Des taxes, des tarifs spécifiques, des fonds européens
En matière financière, la FNCCR plaide pour une augmentation des capacités des agences de l’eau et une meilleure application du principe pollueur/préleveur-payeur. Concrètement, en taxant les atteintes aux milieux et à la biodiversité, comme l’imperméabilisation des sols, en élargissent la redevance pollutions diffuses aux micropolluants ou en supprimant le plafond mordant des agences de l’eau. Elle prône aussi le développement d’une tarification de l’eau "incitative et équitable" : tarification saisonnière, tarif spécifique pour les résidences secondaires, retour du taux réduit de TVA pour l’assainissement ou encore étude d’une tarification de l’eau et de l’assainissement pour les immeubles disposant d’une alimentation en eau privée.
La FNCCR recommande également de mobiliser davantage les financements européens. Déplorant que "dans certaines régions" il soit "particulièrement difficile" de mobiliser les fonds Feder pour l’eau, elle suggère de renforcer l’ingénierie financière et de projet dédiée à l’eau au sein des régions et de rendre obligatoire la prise de compétence Animation et concertation dans les domaines de l’eau par les régions dans le cadre de la gestion des fonds européens. Ou en attribuant la gestion d’une partie des fonds Feder aux agences de l’eau.
Elle plaide en fait pour une "véritable autonomie budgétaire" des services publics d’eau et d’assainissement.
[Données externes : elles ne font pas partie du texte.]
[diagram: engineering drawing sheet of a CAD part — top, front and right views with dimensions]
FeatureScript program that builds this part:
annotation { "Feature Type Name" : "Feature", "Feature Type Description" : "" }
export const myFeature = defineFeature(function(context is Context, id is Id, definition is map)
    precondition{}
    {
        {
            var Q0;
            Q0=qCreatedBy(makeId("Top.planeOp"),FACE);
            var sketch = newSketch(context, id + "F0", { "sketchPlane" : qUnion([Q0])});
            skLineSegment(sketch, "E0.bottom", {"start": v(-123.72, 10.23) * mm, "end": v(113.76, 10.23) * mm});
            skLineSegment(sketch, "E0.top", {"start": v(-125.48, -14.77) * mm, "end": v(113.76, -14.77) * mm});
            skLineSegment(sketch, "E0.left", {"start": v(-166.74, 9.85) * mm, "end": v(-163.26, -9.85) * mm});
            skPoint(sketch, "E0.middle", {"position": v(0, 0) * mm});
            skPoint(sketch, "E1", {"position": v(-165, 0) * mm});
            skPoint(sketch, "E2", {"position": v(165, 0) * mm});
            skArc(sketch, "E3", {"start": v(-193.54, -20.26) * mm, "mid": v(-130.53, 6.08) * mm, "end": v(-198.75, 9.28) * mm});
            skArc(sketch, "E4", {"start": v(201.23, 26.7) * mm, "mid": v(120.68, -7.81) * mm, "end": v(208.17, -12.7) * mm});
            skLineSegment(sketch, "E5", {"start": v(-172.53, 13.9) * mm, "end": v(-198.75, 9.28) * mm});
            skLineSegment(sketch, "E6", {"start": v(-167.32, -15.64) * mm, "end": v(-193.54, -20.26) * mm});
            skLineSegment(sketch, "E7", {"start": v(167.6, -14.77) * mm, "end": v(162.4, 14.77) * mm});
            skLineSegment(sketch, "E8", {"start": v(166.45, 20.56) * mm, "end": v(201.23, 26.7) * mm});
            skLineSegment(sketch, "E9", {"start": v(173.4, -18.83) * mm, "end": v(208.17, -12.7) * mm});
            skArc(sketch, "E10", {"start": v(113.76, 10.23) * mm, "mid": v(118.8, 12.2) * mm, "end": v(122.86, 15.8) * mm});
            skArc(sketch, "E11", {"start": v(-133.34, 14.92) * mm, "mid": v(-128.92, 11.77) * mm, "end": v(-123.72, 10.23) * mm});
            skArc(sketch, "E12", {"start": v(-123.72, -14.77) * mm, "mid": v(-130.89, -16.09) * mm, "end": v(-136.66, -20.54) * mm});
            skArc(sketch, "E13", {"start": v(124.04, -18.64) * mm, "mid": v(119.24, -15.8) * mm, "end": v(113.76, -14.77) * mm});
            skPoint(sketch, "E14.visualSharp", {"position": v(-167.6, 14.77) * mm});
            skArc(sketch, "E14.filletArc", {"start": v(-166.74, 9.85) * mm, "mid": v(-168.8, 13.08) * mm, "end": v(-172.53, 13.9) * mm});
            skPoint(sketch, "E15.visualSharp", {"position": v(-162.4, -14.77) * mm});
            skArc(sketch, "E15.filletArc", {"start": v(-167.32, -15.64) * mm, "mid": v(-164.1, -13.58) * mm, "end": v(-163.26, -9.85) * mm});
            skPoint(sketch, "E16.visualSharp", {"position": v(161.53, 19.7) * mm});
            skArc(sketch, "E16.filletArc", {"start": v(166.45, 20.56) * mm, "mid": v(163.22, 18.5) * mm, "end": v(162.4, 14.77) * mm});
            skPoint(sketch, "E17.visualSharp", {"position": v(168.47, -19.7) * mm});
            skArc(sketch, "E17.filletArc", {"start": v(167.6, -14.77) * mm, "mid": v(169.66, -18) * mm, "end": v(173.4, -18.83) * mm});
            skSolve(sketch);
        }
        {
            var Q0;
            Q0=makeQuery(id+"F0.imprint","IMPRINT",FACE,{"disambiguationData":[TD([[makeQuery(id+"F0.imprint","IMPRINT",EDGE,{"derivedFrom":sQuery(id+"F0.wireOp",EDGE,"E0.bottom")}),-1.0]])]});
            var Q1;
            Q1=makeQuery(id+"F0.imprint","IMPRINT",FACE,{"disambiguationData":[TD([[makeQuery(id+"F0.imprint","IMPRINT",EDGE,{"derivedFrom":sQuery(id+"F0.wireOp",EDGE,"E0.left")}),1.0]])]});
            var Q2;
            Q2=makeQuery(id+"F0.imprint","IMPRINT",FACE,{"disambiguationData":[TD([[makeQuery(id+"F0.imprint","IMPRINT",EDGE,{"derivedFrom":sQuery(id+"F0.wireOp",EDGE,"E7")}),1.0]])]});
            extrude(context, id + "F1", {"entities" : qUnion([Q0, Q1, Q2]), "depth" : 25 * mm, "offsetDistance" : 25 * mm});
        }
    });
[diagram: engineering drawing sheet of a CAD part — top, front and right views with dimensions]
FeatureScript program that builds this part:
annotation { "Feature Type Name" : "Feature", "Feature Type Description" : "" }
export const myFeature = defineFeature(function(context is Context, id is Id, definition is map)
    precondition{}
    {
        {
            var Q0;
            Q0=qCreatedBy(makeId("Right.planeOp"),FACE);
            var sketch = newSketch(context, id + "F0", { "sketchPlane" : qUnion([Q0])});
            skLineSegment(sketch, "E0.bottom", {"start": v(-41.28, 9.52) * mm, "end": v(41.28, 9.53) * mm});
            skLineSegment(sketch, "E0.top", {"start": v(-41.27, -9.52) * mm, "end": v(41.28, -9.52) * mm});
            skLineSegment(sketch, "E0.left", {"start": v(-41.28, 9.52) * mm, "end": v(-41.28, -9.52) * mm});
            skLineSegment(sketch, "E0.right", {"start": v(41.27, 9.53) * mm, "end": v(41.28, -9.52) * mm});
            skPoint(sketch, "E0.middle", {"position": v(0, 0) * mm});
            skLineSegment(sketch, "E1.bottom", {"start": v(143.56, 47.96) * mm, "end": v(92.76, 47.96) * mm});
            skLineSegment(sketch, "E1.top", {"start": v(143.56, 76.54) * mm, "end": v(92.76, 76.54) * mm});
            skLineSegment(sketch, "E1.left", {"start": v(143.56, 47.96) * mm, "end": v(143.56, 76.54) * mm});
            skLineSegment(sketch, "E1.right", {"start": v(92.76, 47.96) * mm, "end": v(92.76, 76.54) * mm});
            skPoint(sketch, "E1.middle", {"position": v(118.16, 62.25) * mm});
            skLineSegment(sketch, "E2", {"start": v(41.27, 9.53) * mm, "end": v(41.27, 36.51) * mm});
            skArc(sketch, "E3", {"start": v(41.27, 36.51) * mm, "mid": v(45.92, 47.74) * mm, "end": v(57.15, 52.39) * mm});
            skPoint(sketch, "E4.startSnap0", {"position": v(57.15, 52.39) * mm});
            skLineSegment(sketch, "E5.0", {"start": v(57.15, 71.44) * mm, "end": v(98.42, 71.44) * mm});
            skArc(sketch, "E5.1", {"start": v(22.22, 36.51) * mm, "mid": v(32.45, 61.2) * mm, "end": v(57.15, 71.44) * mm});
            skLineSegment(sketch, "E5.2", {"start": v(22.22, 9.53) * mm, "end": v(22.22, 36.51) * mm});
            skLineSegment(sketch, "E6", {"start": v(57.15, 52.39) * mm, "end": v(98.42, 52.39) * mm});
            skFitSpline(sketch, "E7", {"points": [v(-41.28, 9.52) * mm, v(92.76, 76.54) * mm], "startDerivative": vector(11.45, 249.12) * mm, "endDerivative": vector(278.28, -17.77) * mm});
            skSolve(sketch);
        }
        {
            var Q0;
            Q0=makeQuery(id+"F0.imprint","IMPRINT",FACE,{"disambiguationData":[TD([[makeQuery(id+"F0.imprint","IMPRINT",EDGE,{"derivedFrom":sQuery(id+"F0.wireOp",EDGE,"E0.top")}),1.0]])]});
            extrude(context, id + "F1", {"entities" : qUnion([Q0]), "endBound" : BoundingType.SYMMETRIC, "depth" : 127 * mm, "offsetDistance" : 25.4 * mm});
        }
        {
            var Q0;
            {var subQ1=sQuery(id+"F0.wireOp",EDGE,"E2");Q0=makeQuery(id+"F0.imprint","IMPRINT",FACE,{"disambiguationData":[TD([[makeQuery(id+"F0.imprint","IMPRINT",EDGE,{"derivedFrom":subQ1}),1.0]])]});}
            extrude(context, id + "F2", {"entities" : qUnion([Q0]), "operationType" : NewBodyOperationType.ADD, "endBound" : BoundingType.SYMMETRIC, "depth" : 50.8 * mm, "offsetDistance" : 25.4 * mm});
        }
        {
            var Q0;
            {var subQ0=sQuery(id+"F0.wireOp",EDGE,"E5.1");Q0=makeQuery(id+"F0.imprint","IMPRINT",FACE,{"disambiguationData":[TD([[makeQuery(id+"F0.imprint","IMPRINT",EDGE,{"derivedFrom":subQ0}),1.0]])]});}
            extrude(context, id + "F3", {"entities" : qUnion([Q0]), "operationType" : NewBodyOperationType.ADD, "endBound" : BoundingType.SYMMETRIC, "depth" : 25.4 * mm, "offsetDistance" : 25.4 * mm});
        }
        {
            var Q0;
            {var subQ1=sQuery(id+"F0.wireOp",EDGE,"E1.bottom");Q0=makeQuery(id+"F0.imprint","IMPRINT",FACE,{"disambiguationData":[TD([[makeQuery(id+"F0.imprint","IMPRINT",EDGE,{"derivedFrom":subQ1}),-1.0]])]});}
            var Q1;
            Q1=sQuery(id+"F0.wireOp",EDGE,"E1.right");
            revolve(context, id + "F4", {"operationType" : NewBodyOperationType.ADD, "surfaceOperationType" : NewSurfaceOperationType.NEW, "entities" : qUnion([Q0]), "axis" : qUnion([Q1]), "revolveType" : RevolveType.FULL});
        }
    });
Dans le détail, elle demande notamment le respect du principe de remboursement, par le budget général de la collectivité / du groupement compétent, de la quotepart des charges exposées par ces services au titre de la gestion des eaux pluviales urbaines et de la défense extérieure contre l’incendie et de rendre obligatoire le reversement par les communes d’une part de la taxe d’aménagement aux groupements de collectivités chargés des équipements publics rendus nécessaires par les décisions d’urbanisme.